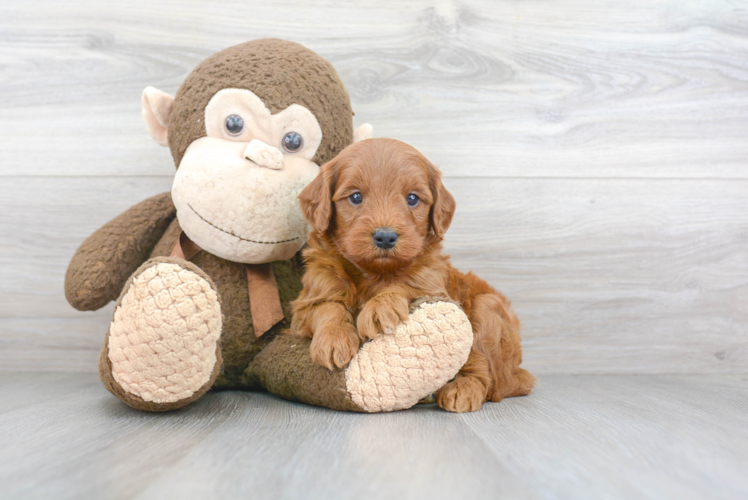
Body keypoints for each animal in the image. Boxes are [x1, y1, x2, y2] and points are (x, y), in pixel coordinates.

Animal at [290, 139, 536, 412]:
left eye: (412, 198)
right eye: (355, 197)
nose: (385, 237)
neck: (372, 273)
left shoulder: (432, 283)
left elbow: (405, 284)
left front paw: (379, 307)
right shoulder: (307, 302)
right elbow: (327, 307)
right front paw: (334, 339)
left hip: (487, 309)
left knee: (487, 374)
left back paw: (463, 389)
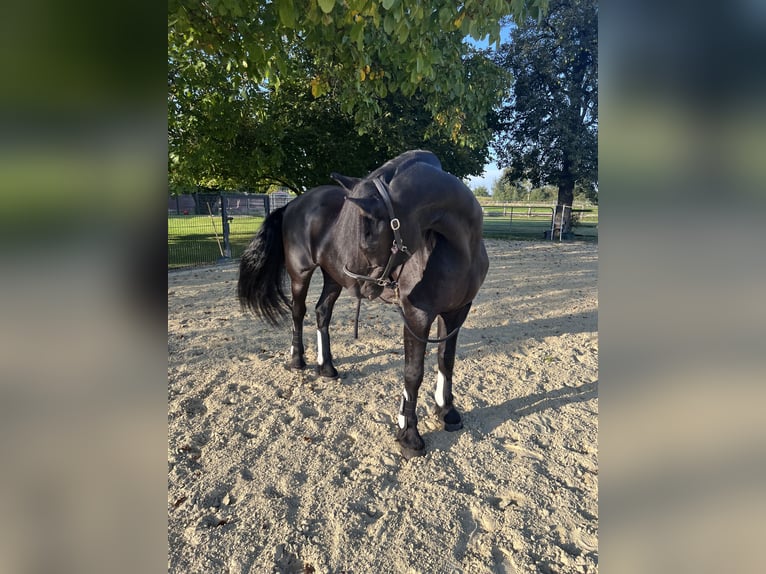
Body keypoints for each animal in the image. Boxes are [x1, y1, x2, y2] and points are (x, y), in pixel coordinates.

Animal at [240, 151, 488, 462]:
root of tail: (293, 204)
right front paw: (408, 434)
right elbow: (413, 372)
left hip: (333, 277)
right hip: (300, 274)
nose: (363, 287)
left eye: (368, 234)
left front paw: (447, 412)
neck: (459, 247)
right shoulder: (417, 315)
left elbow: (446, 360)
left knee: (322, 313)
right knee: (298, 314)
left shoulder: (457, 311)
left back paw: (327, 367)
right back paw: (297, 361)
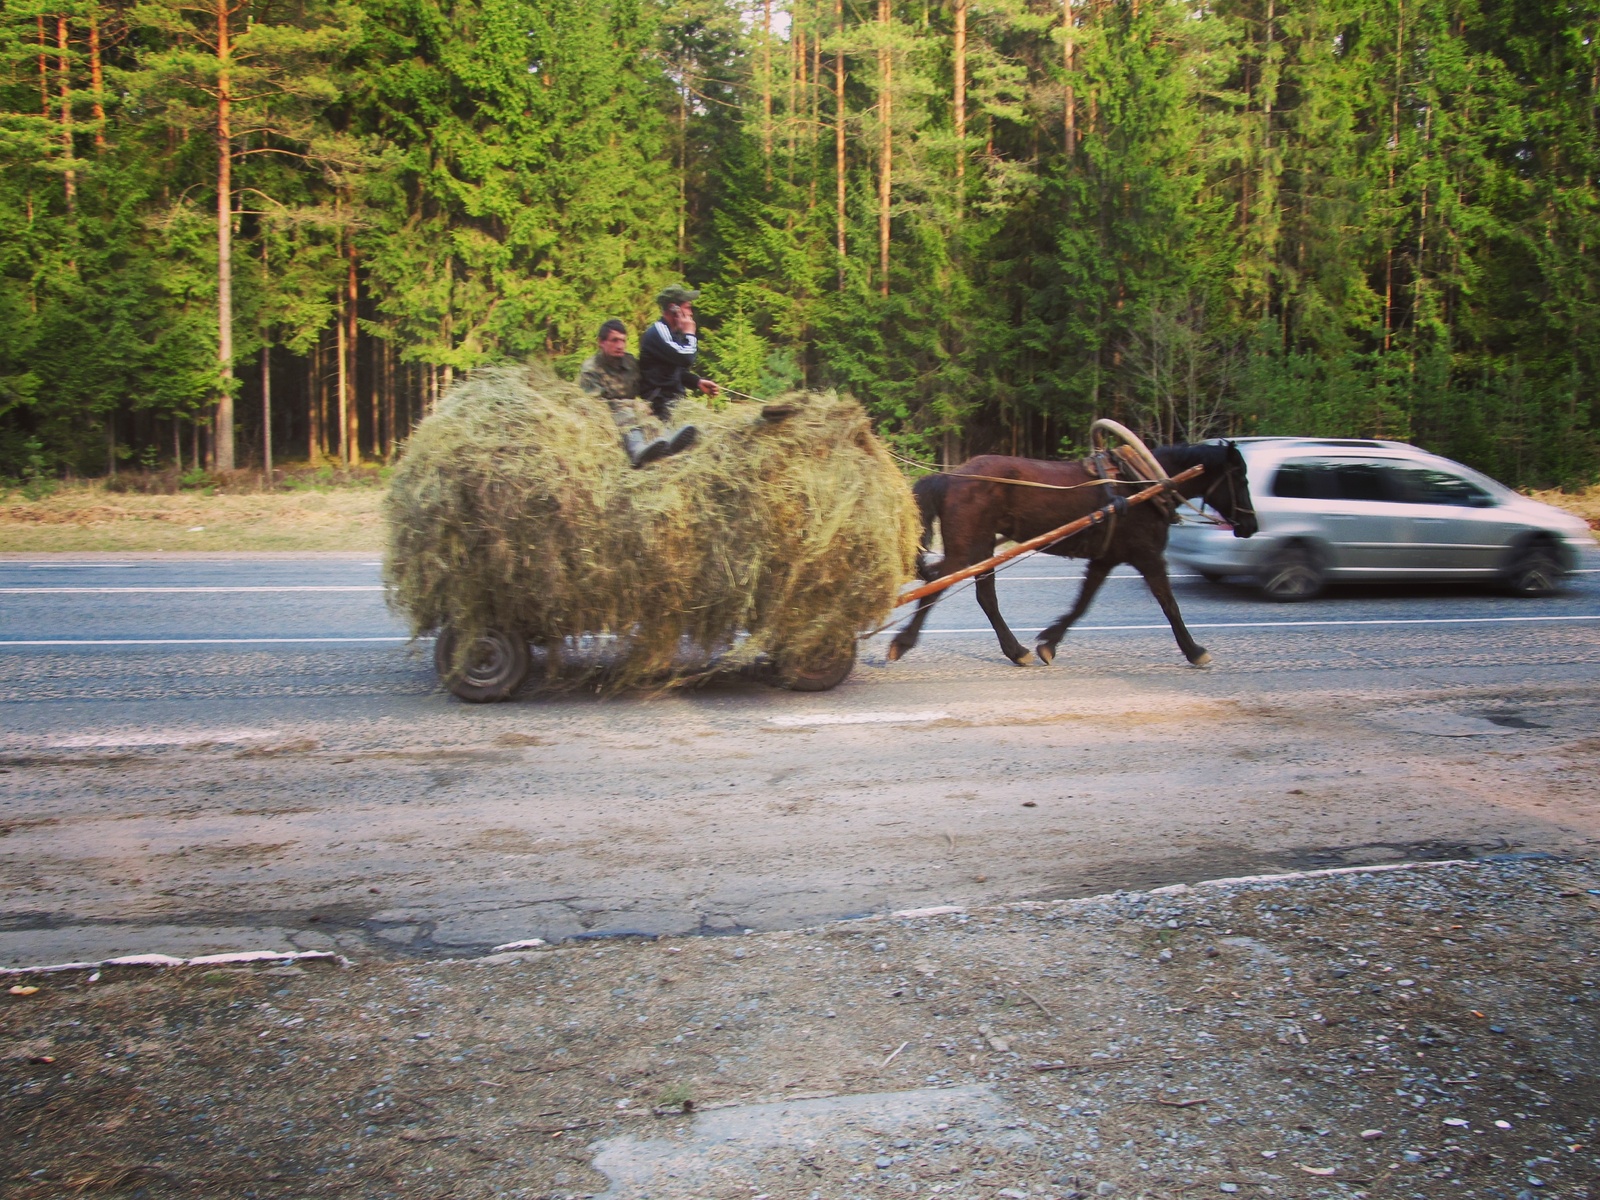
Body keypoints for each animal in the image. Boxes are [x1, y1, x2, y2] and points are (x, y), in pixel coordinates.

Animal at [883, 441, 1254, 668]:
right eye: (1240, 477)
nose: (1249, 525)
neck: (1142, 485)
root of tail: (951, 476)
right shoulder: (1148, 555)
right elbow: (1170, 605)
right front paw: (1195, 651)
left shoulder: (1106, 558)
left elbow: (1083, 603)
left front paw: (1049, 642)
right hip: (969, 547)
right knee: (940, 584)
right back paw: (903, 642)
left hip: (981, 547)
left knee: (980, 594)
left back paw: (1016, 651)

-*-

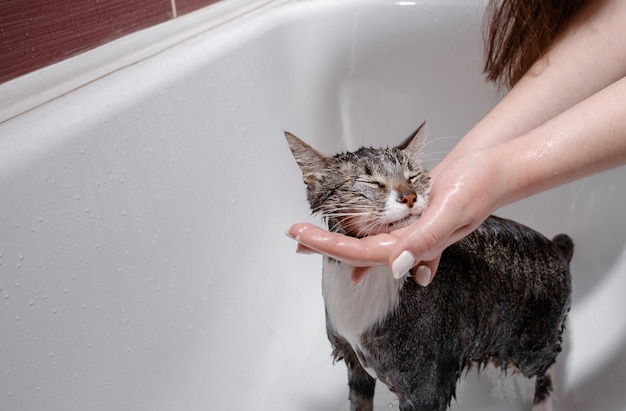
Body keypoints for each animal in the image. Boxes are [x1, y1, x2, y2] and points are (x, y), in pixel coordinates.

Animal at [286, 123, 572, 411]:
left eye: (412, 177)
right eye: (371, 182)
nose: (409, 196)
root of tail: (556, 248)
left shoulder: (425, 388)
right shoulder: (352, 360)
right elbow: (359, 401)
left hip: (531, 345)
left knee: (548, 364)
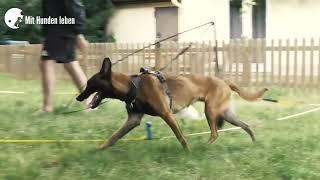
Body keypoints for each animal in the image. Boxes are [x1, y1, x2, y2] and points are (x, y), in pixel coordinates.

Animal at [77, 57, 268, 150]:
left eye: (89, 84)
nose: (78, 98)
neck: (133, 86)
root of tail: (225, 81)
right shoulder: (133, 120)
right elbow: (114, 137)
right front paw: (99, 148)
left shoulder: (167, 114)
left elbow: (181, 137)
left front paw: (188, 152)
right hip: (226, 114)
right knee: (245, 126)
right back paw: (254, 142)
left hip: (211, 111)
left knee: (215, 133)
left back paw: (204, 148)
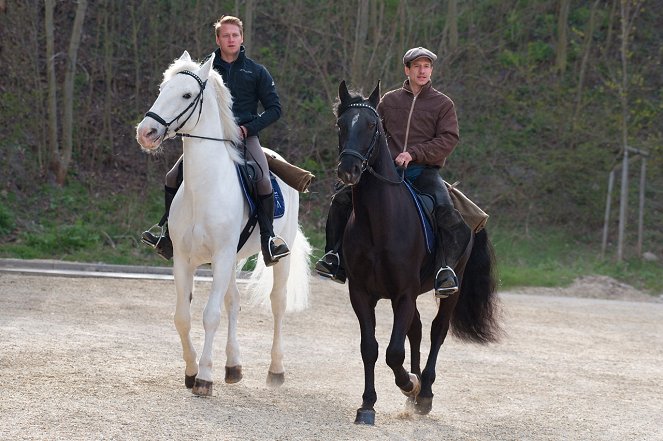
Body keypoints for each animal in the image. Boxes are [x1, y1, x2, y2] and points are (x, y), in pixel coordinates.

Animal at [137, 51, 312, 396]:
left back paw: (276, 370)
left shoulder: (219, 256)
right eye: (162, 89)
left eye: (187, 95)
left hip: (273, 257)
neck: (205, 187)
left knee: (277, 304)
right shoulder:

-*-

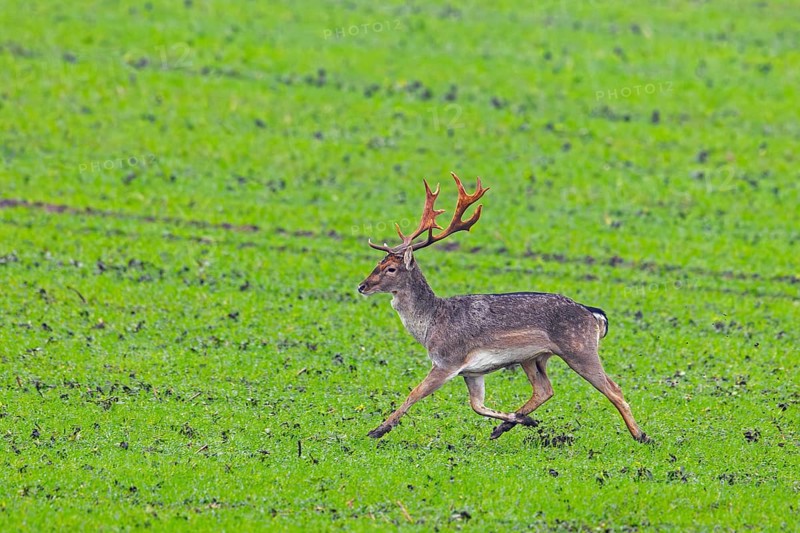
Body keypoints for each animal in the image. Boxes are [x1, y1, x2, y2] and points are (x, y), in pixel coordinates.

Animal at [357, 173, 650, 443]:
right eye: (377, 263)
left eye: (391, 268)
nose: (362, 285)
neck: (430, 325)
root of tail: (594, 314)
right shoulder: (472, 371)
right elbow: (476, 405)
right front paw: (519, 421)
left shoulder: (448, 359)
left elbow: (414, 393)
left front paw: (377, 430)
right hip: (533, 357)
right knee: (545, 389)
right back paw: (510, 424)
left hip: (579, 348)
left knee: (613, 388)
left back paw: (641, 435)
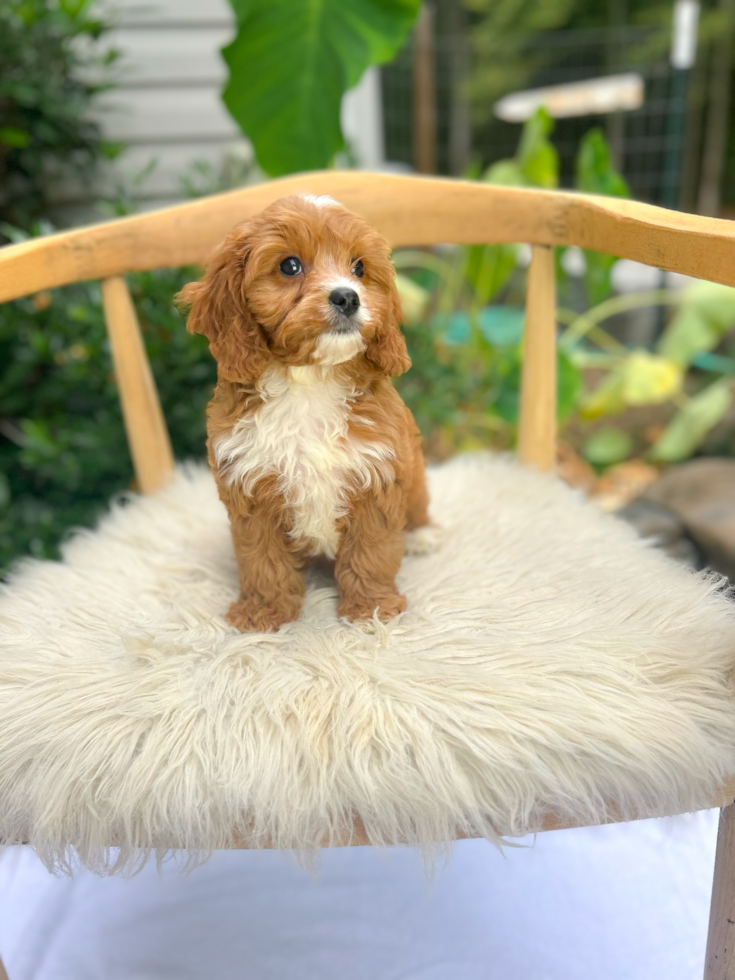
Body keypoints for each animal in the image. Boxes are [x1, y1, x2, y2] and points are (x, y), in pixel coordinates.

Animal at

-*-

ABOUT THIS EXERCISE » Please return all lines in the material above that include the word "back".

EXERCISE SOLUTION »
left back paw: (463, 389)
left back paw: (327, 367)
right back paw: (297, 361)
right back paw: (903, 642)
left back paw: (1016, 651)
right back paw: (254, 142)
left back paw: (204, 148)
left back paw: (276, 370)
right back paw: (510, 424)
left back paw: (641, 435)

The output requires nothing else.